[PATCH] dma-pool: use single atomic pool for both DMA zones
Jeremy Linton
jeremy.linton at arm.com
Wed Jul 8 11:11:30 EDT 2020
Hi,
On 7/8/20 5:35 AM, Nicolas Saenz Julienne wrote:
> Hi Jim,
>
> On Tue, 2020-07-07 at 17:08 -0500, Jeremy Linton wrote:
>> Hi,
>>
>> I spun this up on my 8G model using the PFTF firmware from:
>>
>> https://github.com/pftf/RPi4/releases
>>
>> Which allows me to switch between ACPI/DT on the machine. In DT mode it
>> works fine now,
>
> Nice, would that count as a Tested-by from you?
If it worked... :)
>
>> but with ACPI I continue to have failures unless I
>> disable CMA via cma=0 on the kernel command line.
>
> Yes, I see why, in atomic_pool_expand() memory is allocated from CMA without
> checking its correctness. That calls for a separate fix. I'll try to think of
> something.
>
>> It think that is because
>>
>> using DT:
>>
>> [ 0.000000] Reserved memory: created CMA memory pool at
>> 0x0000000037400000, size 64 MiB
>>
>>
>> using ACPI:
>> [ 0.000000] cma: Reserved 64 MiB at 0x00000000f8000000
>>
>> Which is AFAIK because the default arm64 CMA allocation is just below
>> the arm64_dma32_phys_limit.
>
> As I'm sure you know, we fix the CMA address trough DT, isn't that possible
> trough ACPI?
Well there isn't a linux specific cma location property in ACPI. There
are various ways to infer the information, like looking for the lowest
_DMA() range and using that to lower the arm64_dma32_phys_limit.
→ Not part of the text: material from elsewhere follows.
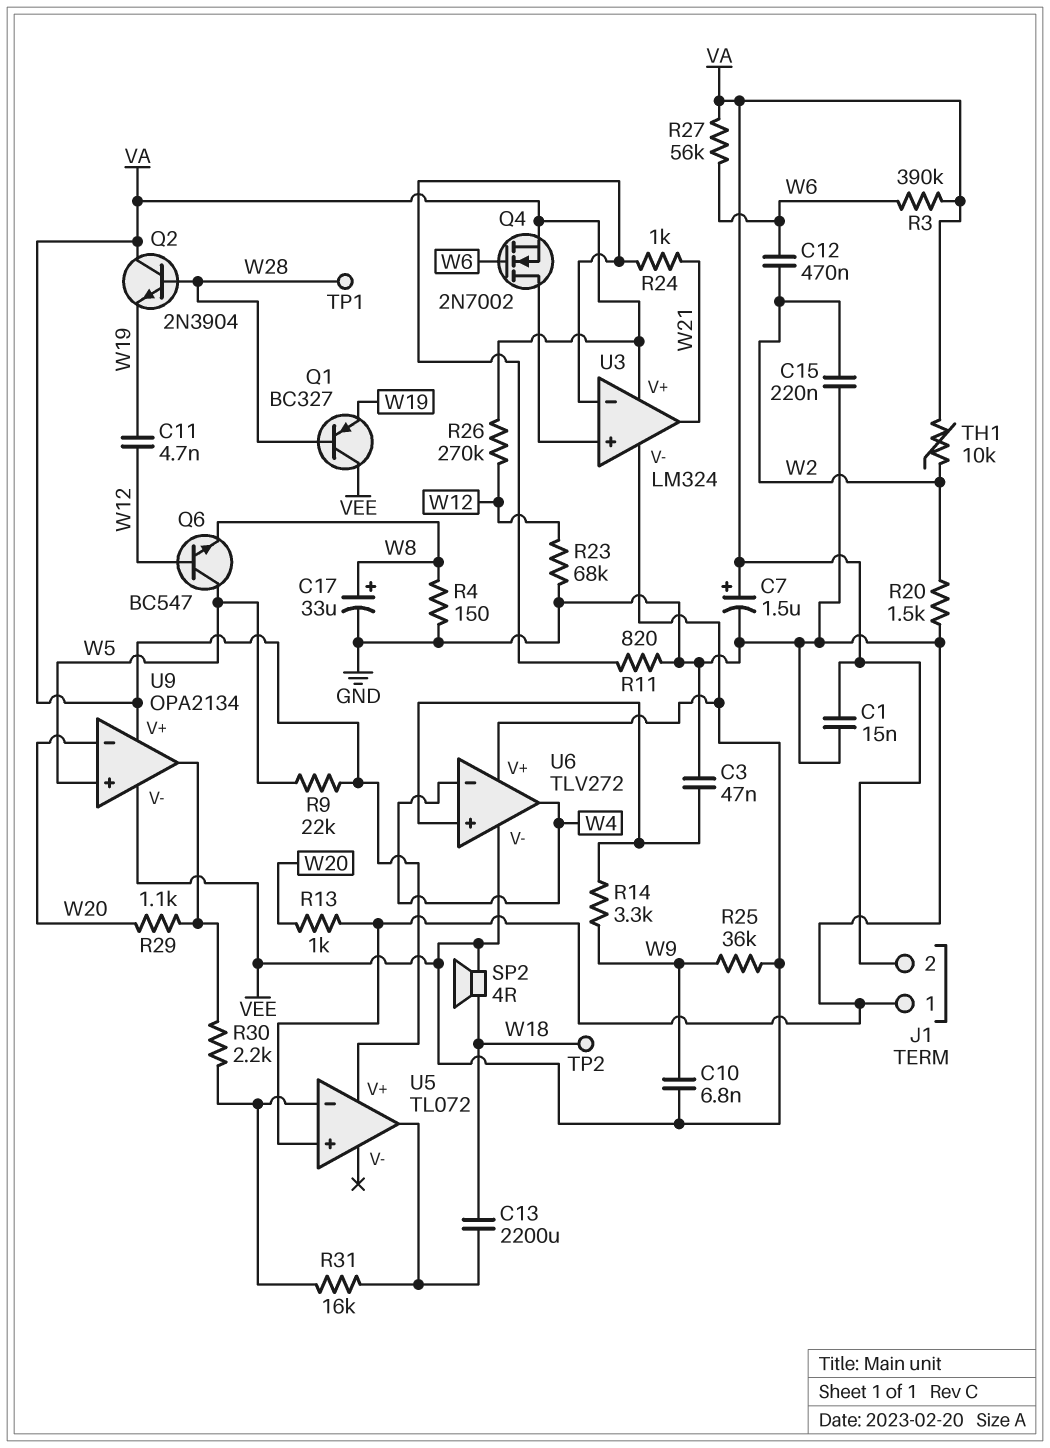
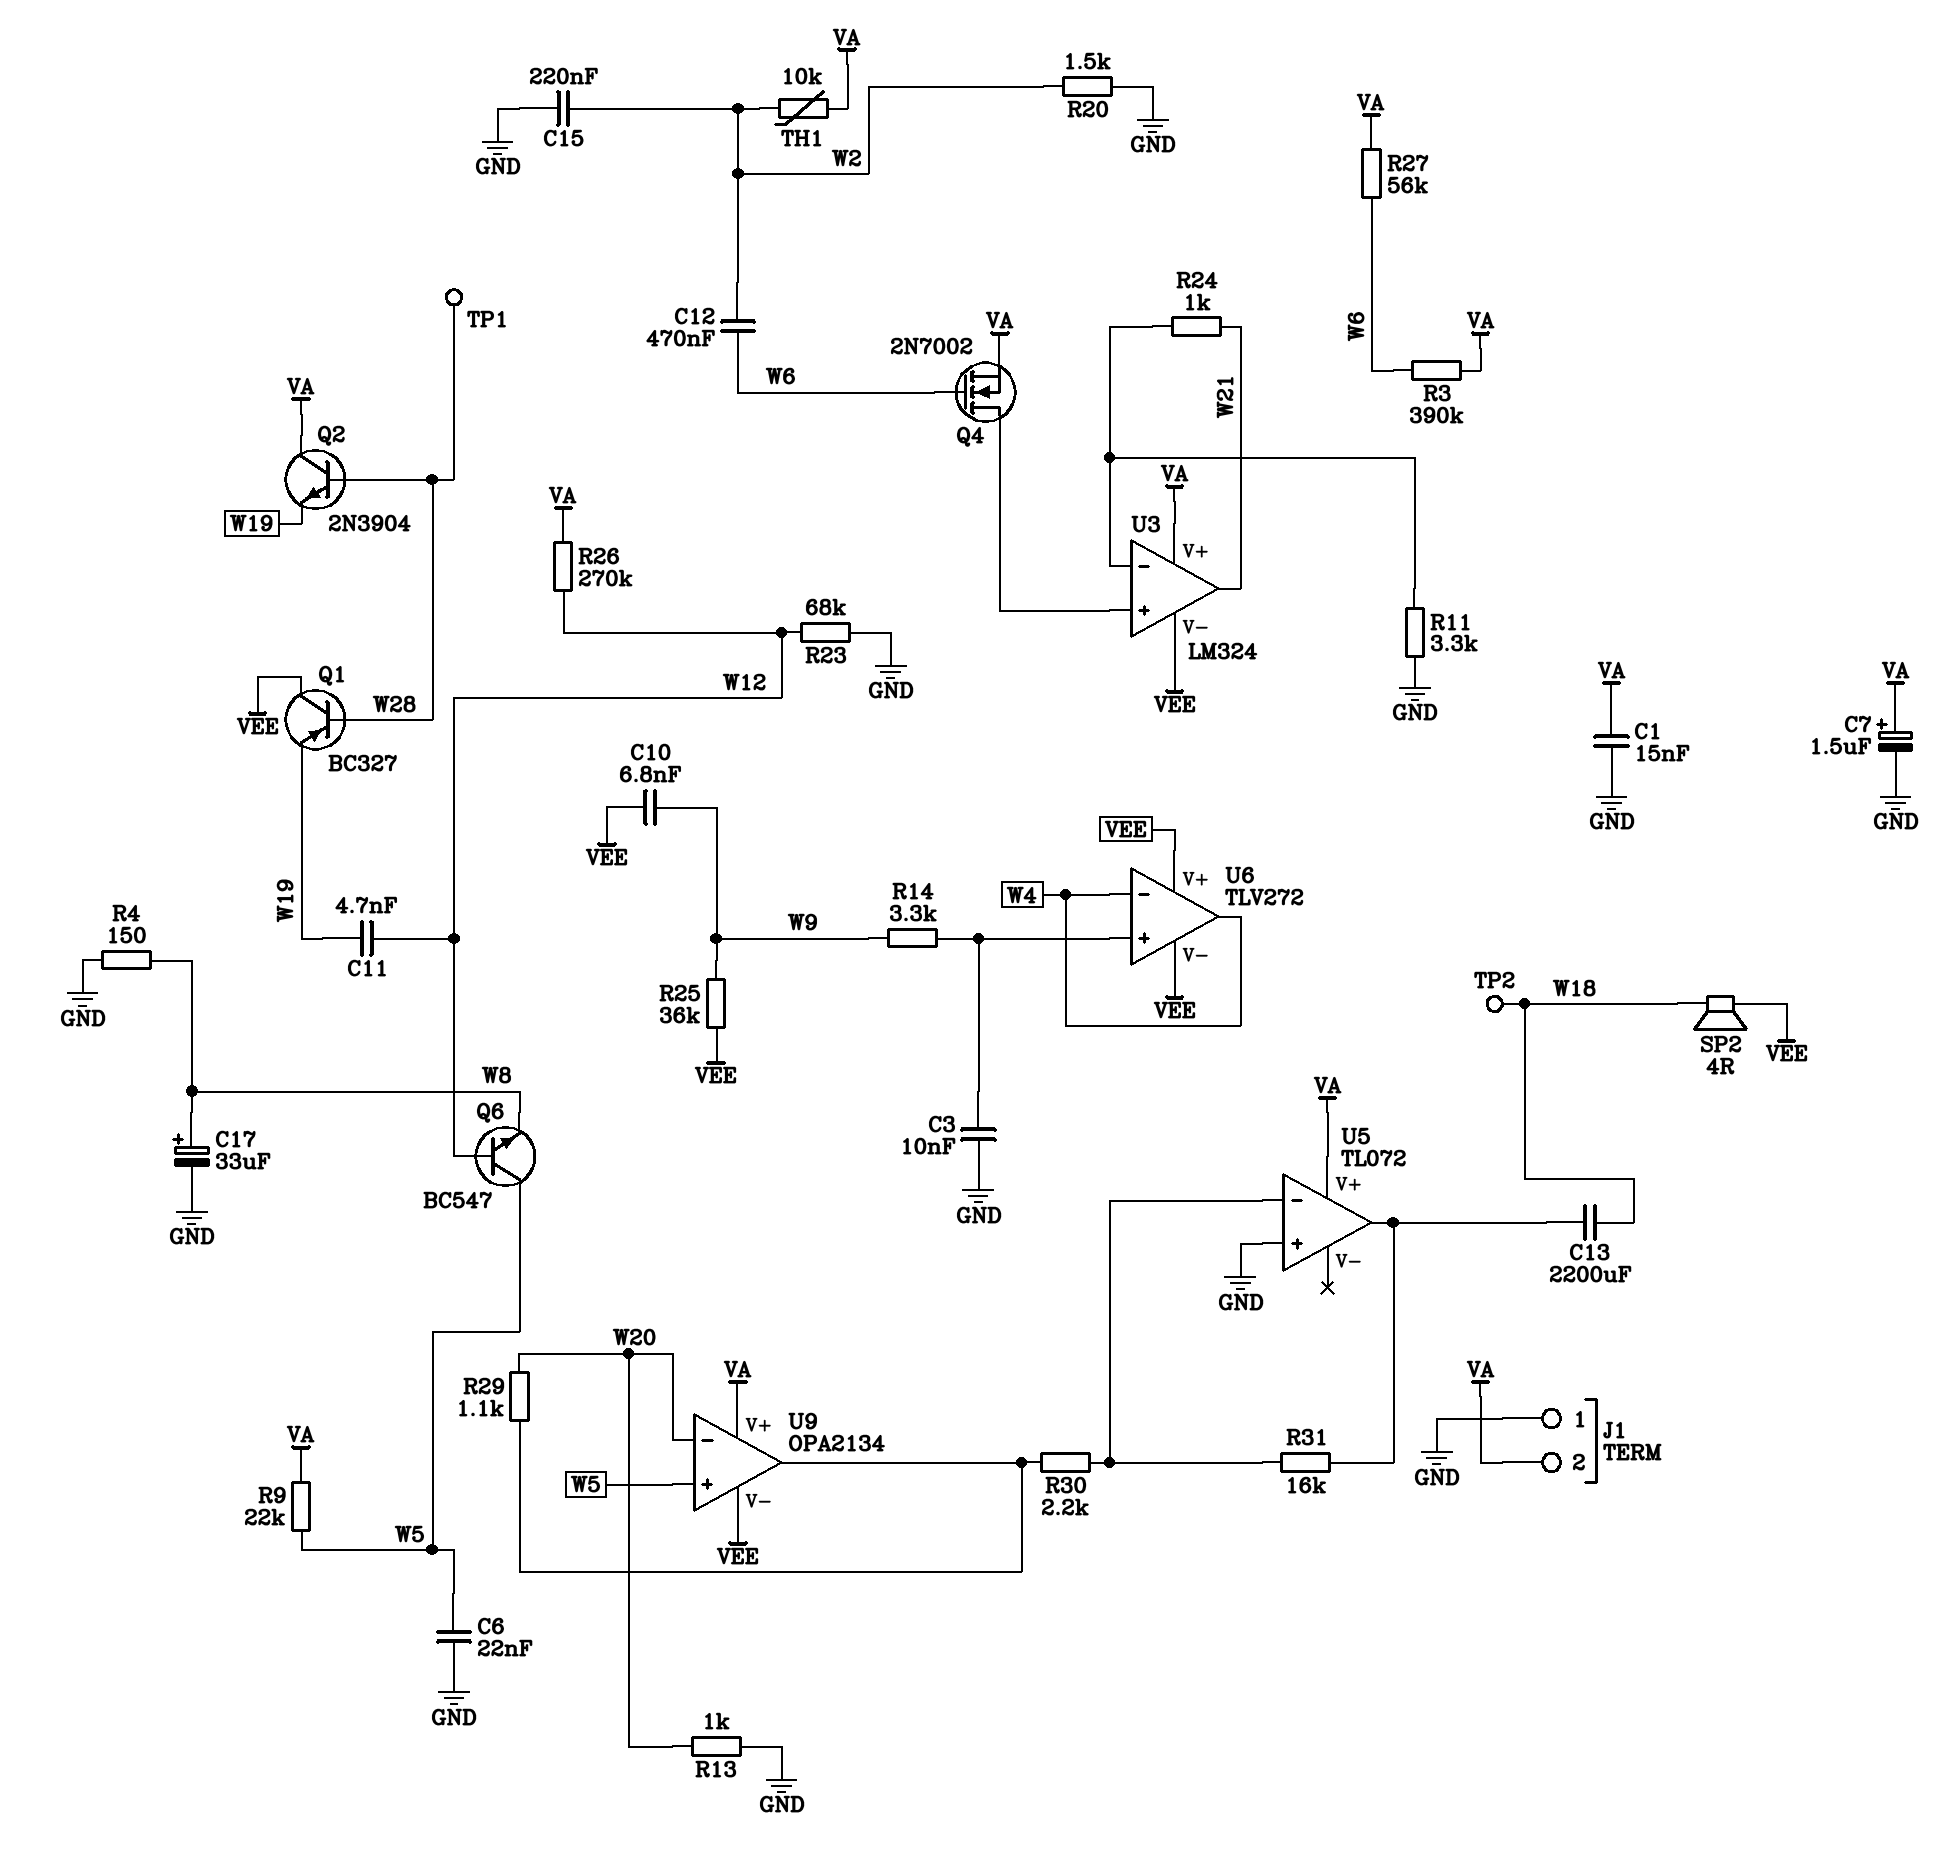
C3: 47nF (GND, U6/in+) -> 10nF (GND, U6/in+)
C6: none -> 22nF (GND, W5)
R11: 820 (GND, U3/in-) -> 3.3k (GND, U3/in-)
OTOH,
as it stands I don't think that information is available early enough to
setup the cma pool.
But as you mention the atomic pool code is allocating from CMA under the
assumption that its going to be below the GFP_DMA range, which might not
be generally true (due to lack of DT cma properties too?).